Essay
Making AI actually useful in production
The demo always works. You assemble the right context, write the right prompt, stream the output to a terminal, and it looks like magic. That's where most AI projects live — and die.
Getting an LLM to do something impressive once is a solved problem. Getting it to do something useful reliably, at 3am, when your team is asleep and the stakes are real — that's a different problem entirely. I learned this building Transformers, the incident-response agent swarm at Hinge Health. The model was never the hard part.
The gap is everything around the model
The gap isn't model capability — the model is usually good enough. It's everything else: context that arrives incomplete, a downstream tool that times out, a confident answer that's wrong, an invocation bill ten times your spreadsheet.
Production isn't a stress test of the happy path. It's a relentless exploration of the failure modes you didn't design for. A bug in a function is deterministic; a hallucination isn't — so you build for observation instead.
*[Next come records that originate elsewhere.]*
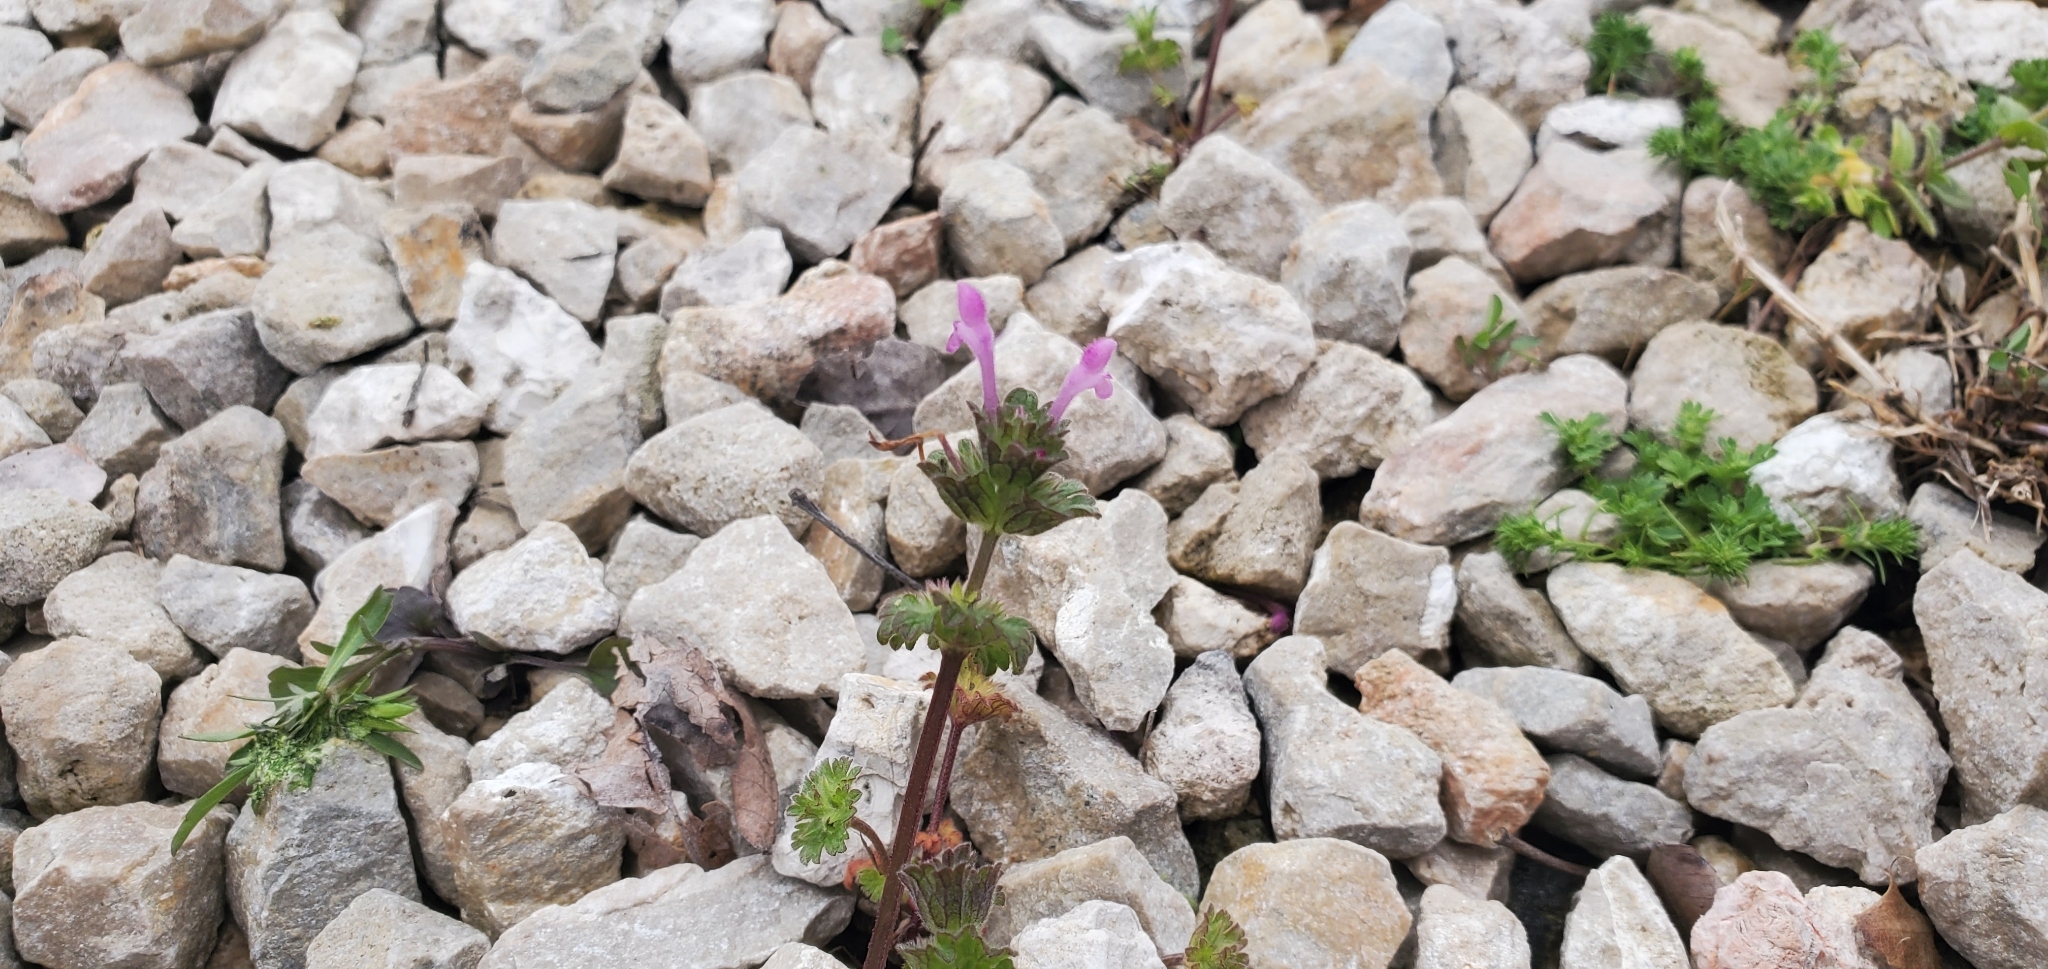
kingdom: Plantae
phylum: Tracheophyta
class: Magnoliopsida
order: Lamiales
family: Lamiaceae
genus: Lamium
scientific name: Lamium amplexicaule
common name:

What "useful" actually means
Before any AI feature, ask one question: what does useful mean here, specifically? Not impressive. Not clever. Useful — to a specific person, in a specific moment, in a way they'd notice if it broke.
For Transformers, that person is the on-call engineer. Three dimensions matter:
- Reliability. The bar depends on stakes: a writing assistant that misfires costs a shrug. An incident summary that misfires at 3am costs trust you won't earn back.
- Observability. You can see what the system did, why, and where it went wrong. Without this, debugging AI is archaeology.
- Cost discipline. The unit economics work at the scale you actually run. Fine at 100 invocations a day can be catastrophic at 10,000.
Patterns that held up
Narrow, verifiable scope
The worst AI features try to do too much; the best do one verifiable thing. Each Transformers agent owns one slice of the stack — Datadog logs, metrics, recent deploys, related services — and only the orchestrator reasons across the whole picture. So you can test each agent in isolation, and fix it when it breaks.
Tracing from day one
We built the swarm on Mastra and ran LangSmith traces from the first week, as the way we understood the system — not an afterthought when something broke. Every agent call, every tool invocation, every intermediate result, logged and queryable. When a summary came out wrong, the trace showed exactly which agent produced which output — failure pinpointed in minutes. Without traces, you're guessing.
Graceful failure over false confidence
The most dangerous AI system is one that fails silently. If a tool call times out, you want the agent to say "I couldn't get the log data for this service" — not stitch a plausible summary from partial data. We built explicit fallbacks at every tool call, so the on-call engineer gets an honest picture, not a confident hallucination.
The lesson I keep relearning
AI in production isn't a machine learning problem. It's a systems design problem. The model is a component — a powerful, weird, probabilistic one — but still just a component. It needs what every critical component needs: defined failure modes, observability, graceful degradation, and a clear answer to "what does success look like and how would we know?"
Get that right, and the model will surprise you with what it can do. Get it wrong, and you'll spend your nights putting out fires the model lit.